The mean state of axisymmetric hurricanes in statistical equilibrium

Gregory J. Hakim
Department of Atmospheric Sciences, University of Washington,Seattle, WA

Journal of the Atmospheric Sciences 67,  submitted.


Numerical experiments are performed to determine the mean state of an axisymmetric hurricane in statistical equilibrium. Most earlier studies used a damping scheme on the temperature field as a parameterization of radiative cooling, which we demonstrate yields storms that have little convection outside the eyewall and do not achieve statistical equilibrium.
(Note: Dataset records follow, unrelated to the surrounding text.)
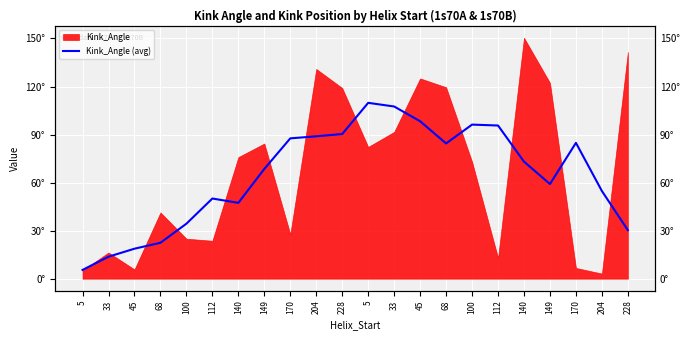

How many lines are shown in the chart?

1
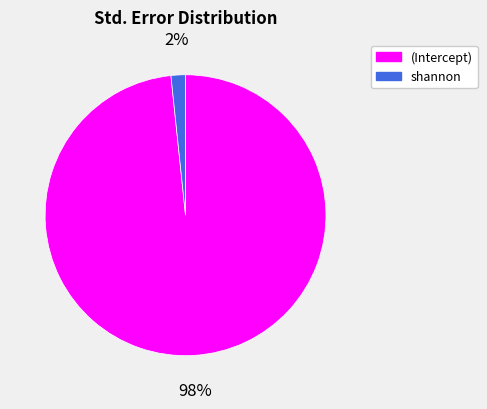

To the nearest percent, what is the combined percentage of (Intercept) and shannon?

100%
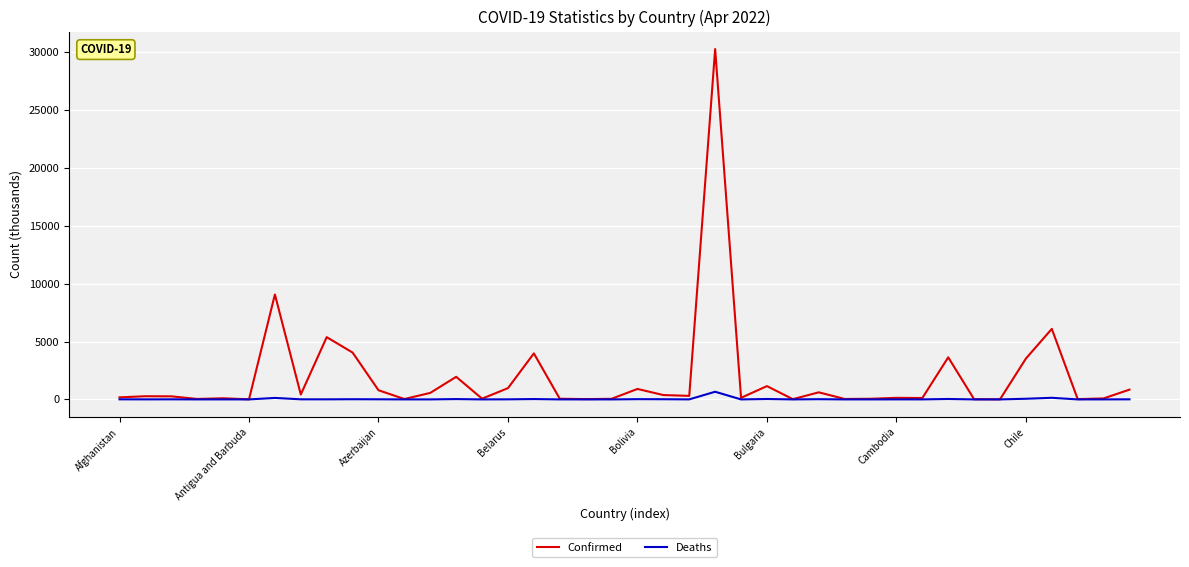

Which series has the largest total across all categories?

Confirmed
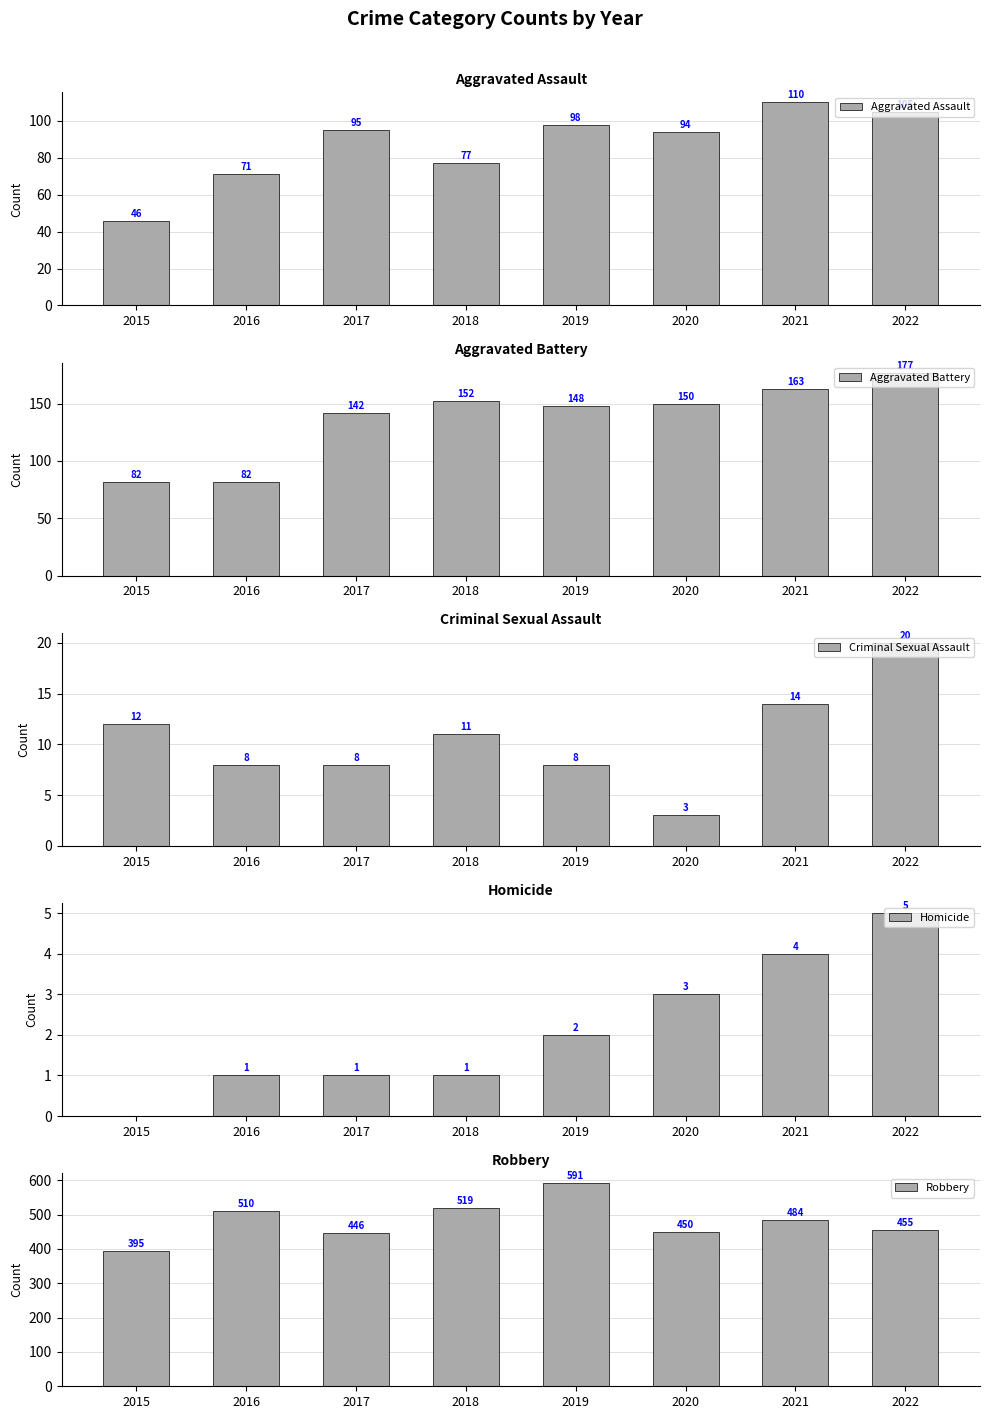

What is the minimum value for Criminal Sexual Assault?

3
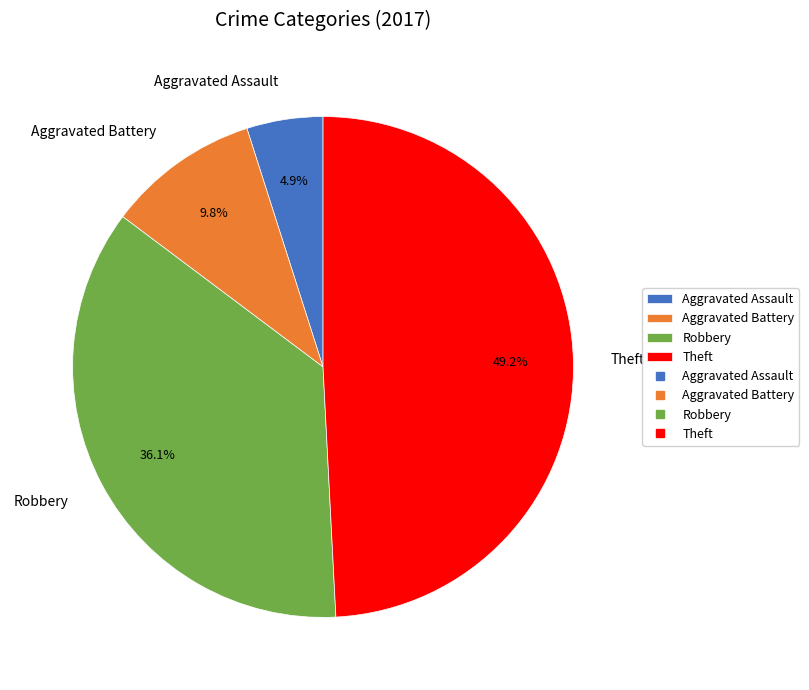

Is it true that Robbery is 30% of the pie?

False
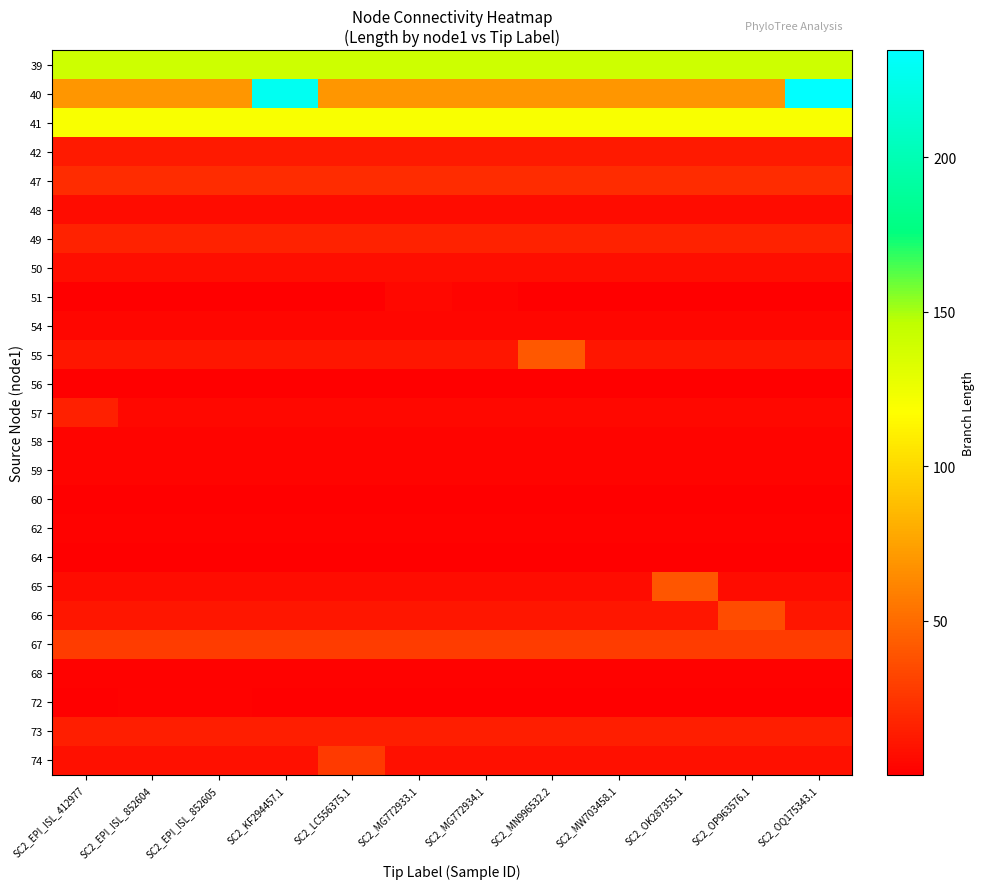

Which series has the largest range (max minus min)?

40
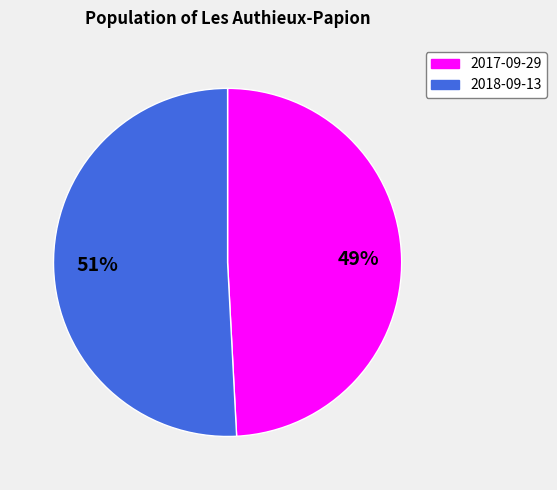

Rank the categories by value from lowest to highest.

2017-09-29, 2018-09-13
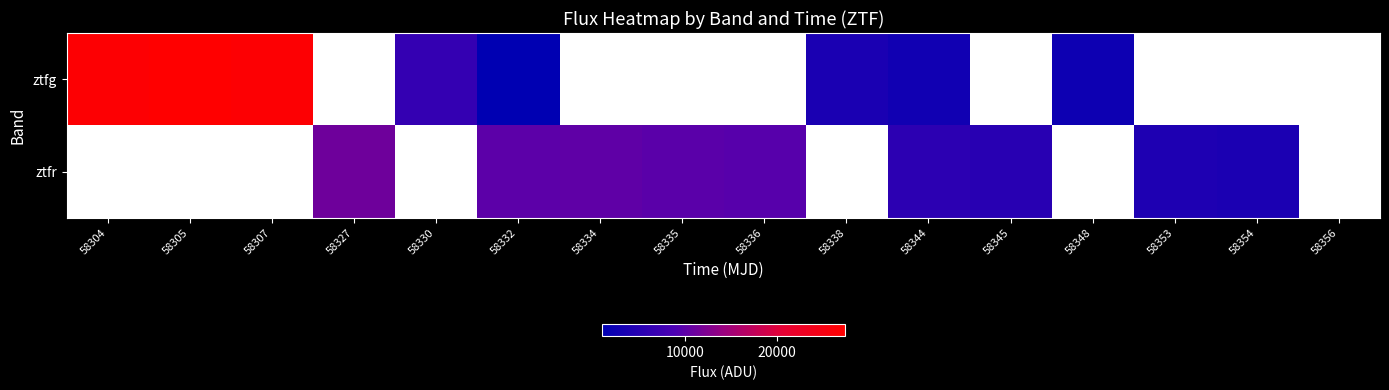

How many values in ztfg are above zero?

8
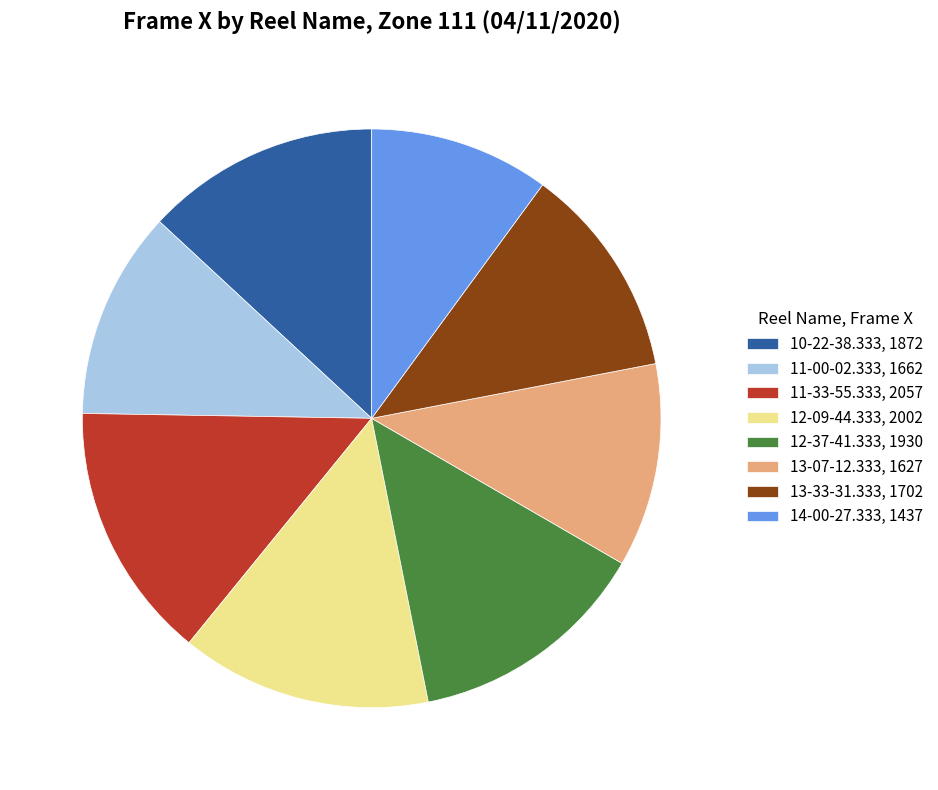

Does 14-00-27.333, 1437 represent more than half of the total?

No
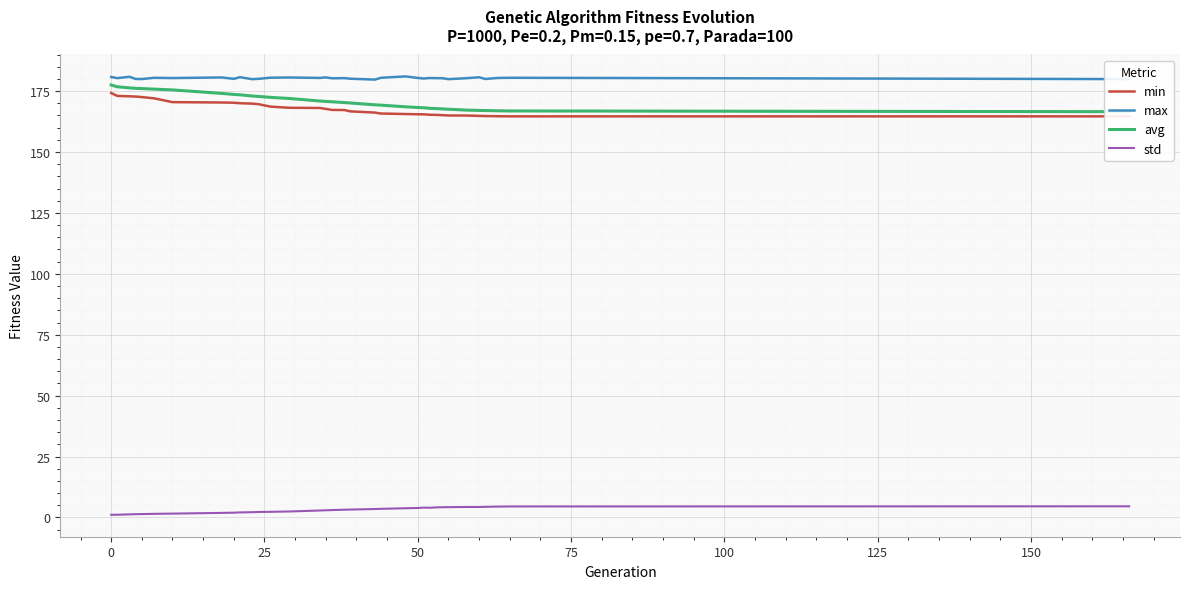

True or false: max and std intersect in this chart.

False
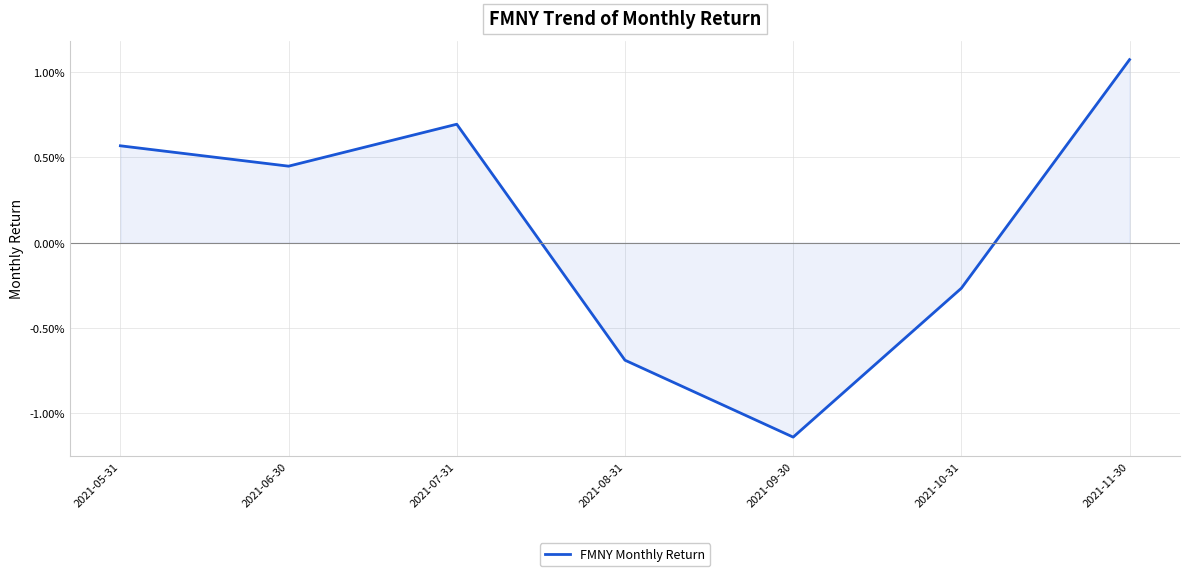

Does the chart have visible grid lines?

Yes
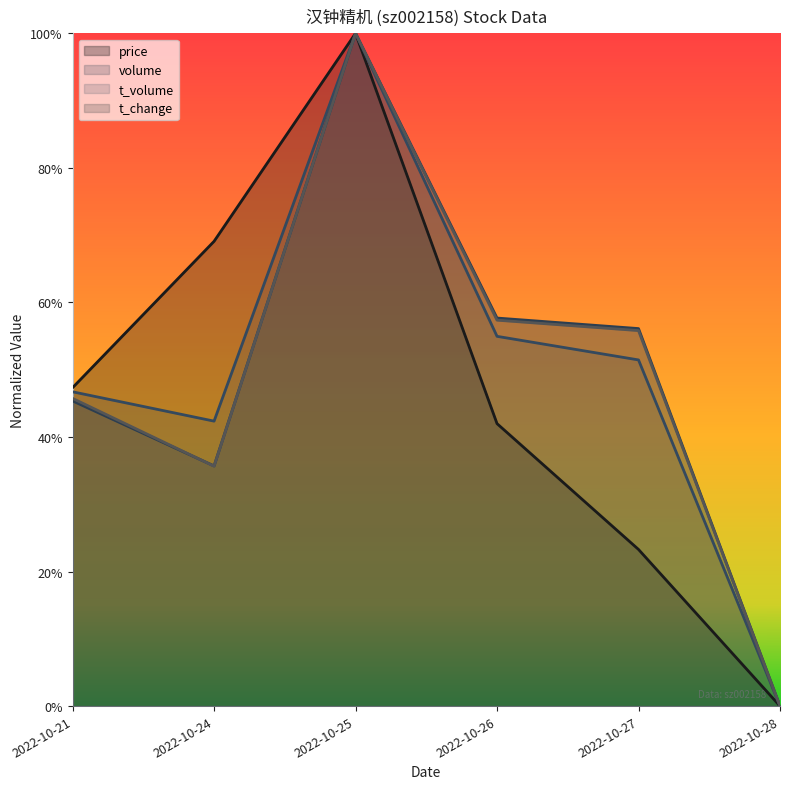

What is the value of the t_change point at the 1st from the left?

0.5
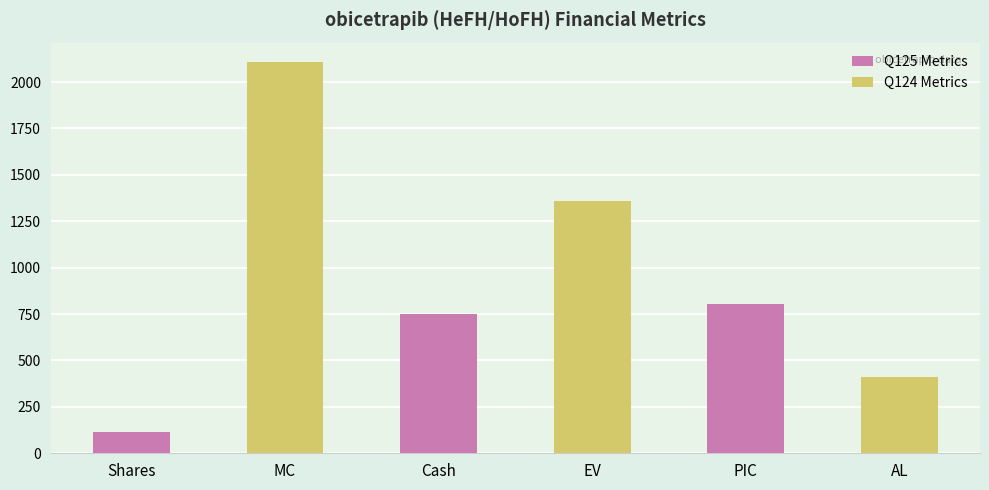

How many categories are shown in the chart?

3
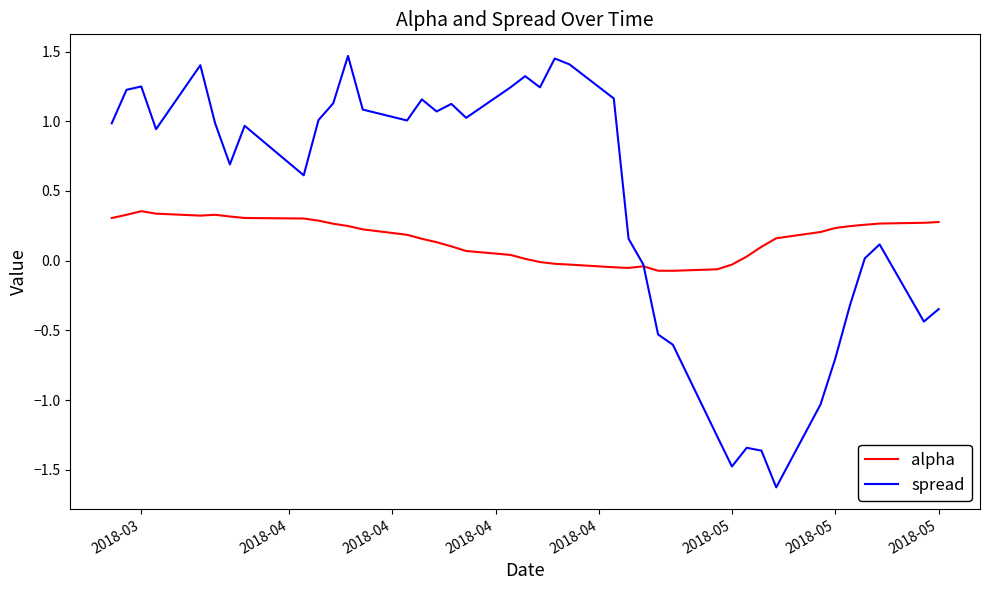

Which series has the largest total across all categories?

spread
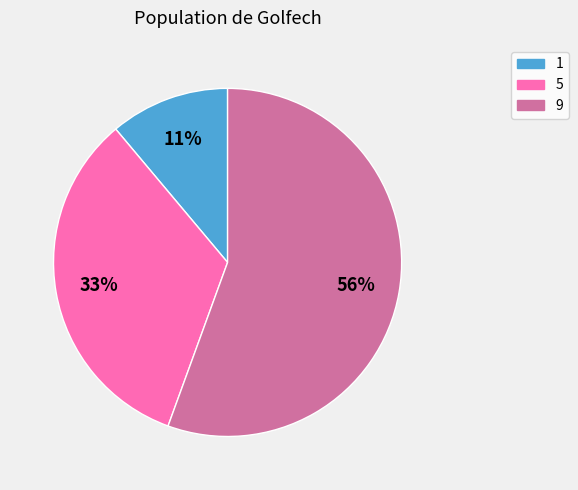

How many segments does this pie chart have?

3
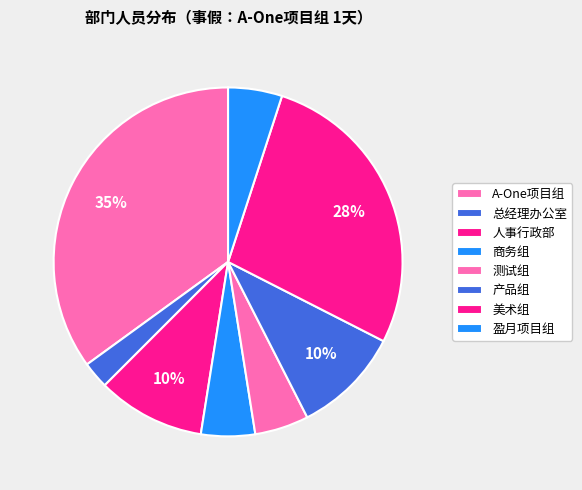

Do 产品组 and 盈月项目组 together represent more than half of the pie?

No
Here we explicitly simulate the effects of infrared radiation, which permits the storm to achieve radiative--convective equilibrium with its environment.

Beginning from a state of rest, a superintense storm develops after 10 days with a maximum surface wind speed in excess of 100 m/s. This transient storm weakens and is replaced by an equilibrium storm that lasts over 400 days with a time-mean maximum wind speed that compares closely with an estimate of the maximum potential intensity (MPI). The main assumptions of MPI theory are found to be consistent with the properties of the equilibrium storm, but the thermodynamic cycle does not resemble a Carnot cycle. Maximum radiative cooling is found in the midtropophere outside the storm, where convective clouds detrain into the dry layer of storm-outflow subsidence, producing a large vertical gradient in water vapor and cloud water.

Sensitivity experiments reveal that the results are robust to changes in the pre-storm thermodynamic sounding, ambient rotation, turbulent mixing, and details in the radiative heating field. We conclude that (1) the undisturbed tropical atmosphere is unstable to axisymmetric hurricanes, (2) MPI theory accurately bounds the time-mean storm intensity (but not transient fluctuations), and (3) the time-mean storm intensity is insensitive to turbulent mixing in the radial direction.